Mark Hamrick: And I said, How do you like what you're doing and how long have you been doing it? And she was probably in her twenties and she said, I love my work, but I want to work from remote from now on. She was a technician in the doctor's office and I thought, there you go. And so, those people who have to work in public or in public-facing jobs, I think have a sense that there's a trade off from that, unless they just absolutely love it. And if they have to make that trade off, then they're going to say, okay, I know I can't bring dishes to the table from the kitchen in this restaurant, from my home, but I would like you to pay me or give me more flexible hours. And so, I think with all that we've been pained by the pandemic, whether it's the loss of life or sacrifice or all those things, or just the sense of, you know, lives are at risk - stress. We've been able to have a remarkable amount of innovation and those innovations are going to foster, and have, fostered great productivity improvements, learning, higher awareness of the need to be attentive to mental health and enterprises have to be attentive to those things. Employers have to be attentive to those things. So, these are all changes which could have never occurred had it not been for this.

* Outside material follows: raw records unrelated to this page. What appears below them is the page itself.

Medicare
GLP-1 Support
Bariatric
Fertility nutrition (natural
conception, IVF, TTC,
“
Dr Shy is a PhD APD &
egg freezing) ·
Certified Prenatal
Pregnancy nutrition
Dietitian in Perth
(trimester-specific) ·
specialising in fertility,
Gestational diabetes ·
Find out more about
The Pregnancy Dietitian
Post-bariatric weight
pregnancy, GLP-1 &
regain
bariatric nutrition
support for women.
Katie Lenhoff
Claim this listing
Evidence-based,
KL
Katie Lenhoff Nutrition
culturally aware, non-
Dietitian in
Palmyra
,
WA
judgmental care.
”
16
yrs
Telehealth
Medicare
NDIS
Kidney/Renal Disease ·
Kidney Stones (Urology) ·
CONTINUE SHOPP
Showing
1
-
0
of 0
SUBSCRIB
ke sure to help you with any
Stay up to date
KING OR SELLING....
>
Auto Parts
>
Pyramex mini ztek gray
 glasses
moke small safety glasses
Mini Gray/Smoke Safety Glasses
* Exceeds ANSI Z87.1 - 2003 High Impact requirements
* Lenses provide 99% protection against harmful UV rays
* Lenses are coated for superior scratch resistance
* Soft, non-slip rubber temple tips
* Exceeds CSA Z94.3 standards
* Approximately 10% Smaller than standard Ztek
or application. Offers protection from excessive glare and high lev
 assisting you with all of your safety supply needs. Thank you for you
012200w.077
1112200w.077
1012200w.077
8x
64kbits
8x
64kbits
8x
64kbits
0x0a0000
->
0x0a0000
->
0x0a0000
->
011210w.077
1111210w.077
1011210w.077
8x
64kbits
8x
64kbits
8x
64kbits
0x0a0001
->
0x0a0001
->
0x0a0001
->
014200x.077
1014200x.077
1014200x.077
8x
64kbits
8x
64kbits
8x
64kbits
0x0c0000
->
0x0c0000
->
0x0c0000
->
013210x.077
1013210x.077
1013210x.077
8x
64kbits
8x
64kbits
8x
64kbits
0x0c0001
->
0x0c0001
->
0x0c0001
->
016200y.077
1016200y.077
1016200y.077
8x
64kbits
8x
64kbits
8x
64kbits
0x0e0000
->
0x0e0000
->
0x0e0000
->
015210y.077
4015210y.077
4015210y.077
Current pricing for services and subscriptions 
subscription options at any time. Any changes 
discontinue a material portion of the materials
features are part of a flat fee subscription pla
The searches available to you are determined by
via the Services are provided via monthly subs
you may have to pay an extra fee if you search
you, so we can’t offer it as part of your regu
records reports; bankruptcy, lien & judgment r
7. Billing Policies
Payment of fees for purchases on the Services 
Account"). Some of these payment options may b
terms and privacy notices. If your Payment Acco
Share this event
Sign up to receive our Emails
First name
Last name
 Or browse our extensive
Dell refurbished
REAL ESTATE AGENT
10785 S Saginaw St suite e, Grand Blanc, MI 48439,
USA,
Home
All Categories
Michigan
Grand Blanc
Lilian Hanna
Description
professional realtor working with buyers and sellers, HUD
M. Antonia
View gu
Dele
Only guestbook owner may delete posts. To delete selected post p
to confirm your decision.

Adam Gower: What's interesting to say "never occurred". My sense of it is that, it's just accelerated existing trends, basically. I mean, it would have happened, but it would have taken longer. This is just kind of, whipped it up and forced people to work remotely. And suddenly you realize, well, what the heck. Like, I might not be commuting anymore.
Mark Hamrick: Yeah, no, absolutely. But I mean, you know, some of the more conservative employers out in the world, obviously, it's not a political statement. I'm talking about their way of approaching the work, have now recognized that, you've got to sort of relax and trust people to the degree that you can do that. And you can measure their performance and that's appropriate and more appropriate in some settings than others. But, you know, we don't have a highly unionized workforce in this country and it may be true that that ship has sailed, but there's other ways that workers can take control or seize upon opportunity and power and they're doing that. And obviously, we see the, sort of, one-offs with Starbucks or the attempts to unionize at Amazon, apparently so far unsuccessfully. But workers have other ways of trying to drive the process.